It was only about fifteen months ago that, in an effort to restore confidence in the ailing banking sector and jump start loan growth, the U.S. Treasury launched its $700 billion TARP, or Troubled Asset Relief Program. The first $250 billion was used to inject funds into the sector via purchases of preferred stock and warrants, first from nine of the largest banks in the U.S., followed by similar investments in hundreds of smaller banks. The money came with increased government oversight and, from the start, the banks vowed to repay the funds as soon as possible. Since last June, a number of the stronger banks---JPMorgan Chase (JPM) was one the the first---have done just that, after obtaining permission from their regulators and fortifying their balance sheets by selling additional common stock. Even still-struggling Citigroup (C) obtained permission to repay the TARP funds in December.
Did the TARP program accomplish its goals? Yes and no. On the one hand, the government infusion appears to have stabilized the bank sector. Bank stock prices have recovered some of the ground lost since the financial crisis erupted in September of 2008, as investors became convinced that the larger banks wouldn’t be allowed to fail. On the other hand, the program wasn’t able to reignite loan growth. Having made lots of bad loans during the housing boom, banks are now confining new lending to their most credit-worthy customers. Although the economy may be strengthening, the housing market isn’t back on its feet yet and the banks fear that continued high unemployment increases the chances of a new wave of mortgage and small business loan defaults. At the same time, the recent recession has put companies in a more conservative mood, and many are repaying bank loans or cutting back on using lines of credit. It probably will take progress on both the housing and employment fronts before new loan generation picks up. At the end of September, Regions Financial’s (RF) loan balances were down 6% year to year; KeyCorp’s (KEY) loans fell nearly 15% over the same period. The declining loan balances are bound to depress net interest revenue in 2010, even if rising interest rates later this year give banks the opportunity to expand their lending margins.
Are the banks that have repaid the TARP investments now free of government involvement in their operations? We don’t think so. Banks have always been more regulated than most other industries because of their role in providing the financial wherewithal to keep the economy running smoothly.
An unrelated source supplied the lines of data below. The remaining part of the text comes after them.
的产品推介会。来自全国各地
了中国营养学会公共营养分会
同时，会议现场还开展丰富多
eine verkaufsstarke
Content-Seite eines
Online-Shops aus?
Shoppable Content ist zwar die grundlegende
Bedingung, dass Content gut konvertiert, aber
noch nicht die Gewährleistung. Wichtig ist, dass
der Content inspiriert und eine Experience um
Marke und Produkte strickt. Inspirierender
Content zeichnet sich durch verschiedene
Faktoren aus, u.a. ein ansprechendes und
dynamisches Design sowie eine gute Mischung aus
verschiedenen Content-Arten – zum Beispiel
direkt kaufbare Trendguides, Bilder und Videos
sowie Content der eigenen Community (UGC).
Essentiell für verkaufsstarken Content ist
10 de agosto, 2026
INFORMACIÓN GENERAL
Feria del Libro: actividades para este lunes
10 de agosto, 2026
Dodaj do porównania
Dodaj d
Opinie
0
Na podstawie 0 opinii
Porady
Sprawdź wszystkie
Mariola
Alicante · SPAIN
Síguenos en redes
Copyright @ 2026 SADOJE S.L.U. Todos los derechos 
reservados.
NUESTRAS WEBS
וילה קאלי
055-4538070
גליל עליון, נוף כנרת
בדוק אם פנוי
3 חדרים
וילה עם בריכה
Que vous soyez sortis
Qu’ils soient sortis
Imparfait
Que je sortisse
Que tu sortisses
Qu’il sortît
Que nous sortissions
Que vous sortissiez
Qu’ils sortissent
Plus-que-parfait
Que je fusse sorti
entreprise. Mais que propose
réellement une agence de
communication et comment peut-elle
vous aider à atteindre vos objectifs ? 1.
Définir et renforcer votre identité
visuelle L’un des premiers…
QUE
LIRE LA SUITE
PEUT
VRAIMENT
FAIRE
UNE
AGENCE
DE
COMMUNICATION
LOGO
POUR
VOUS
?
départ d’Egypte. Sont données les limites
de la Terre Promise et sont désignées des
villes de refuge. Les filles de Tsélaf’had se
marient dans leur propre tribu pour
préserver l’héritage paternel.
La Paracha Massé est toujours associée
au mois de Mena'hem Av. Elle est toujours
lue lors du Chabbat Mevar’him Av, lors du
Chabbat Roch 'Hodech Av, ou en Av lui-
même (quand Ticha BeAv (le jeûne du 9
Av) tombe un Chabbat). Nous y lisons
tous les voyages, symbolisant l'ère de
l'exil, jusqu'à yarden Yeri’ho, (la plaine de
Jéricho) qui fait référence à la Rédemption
In the wake of the recent financial crisis, pressure to avoid future meltdowns could result in increased regulation of almost every aspect of banking. Consumer safeguards probably will affect the service fees that banks can charge. Efforts to limit bank executive pay, or link pay inversely to the amount of risk a bank takes, may enjoy partial success.
What opportunities do the stronger banks have as the industry heals itself? Some have been making acquisitions of small troubled banks or their assets at attractive prices. Bankruptcy filings by small banks, which don’t have the range of revenue sources of the larger ones, have been on the rise. U.S. Bancorp (USB), one of the strongest banks in the nation, recently acquired, in an FDIC-assisted transaction, some of the assets and deposits of a company with nine subsidiary banks, thereby expanding its distribution network in high-growth markets like California and Texas. Loss protection on most of the loans acquired was part of the deal. Many more such transactions are likely as the bank industry moves further along the recovery path.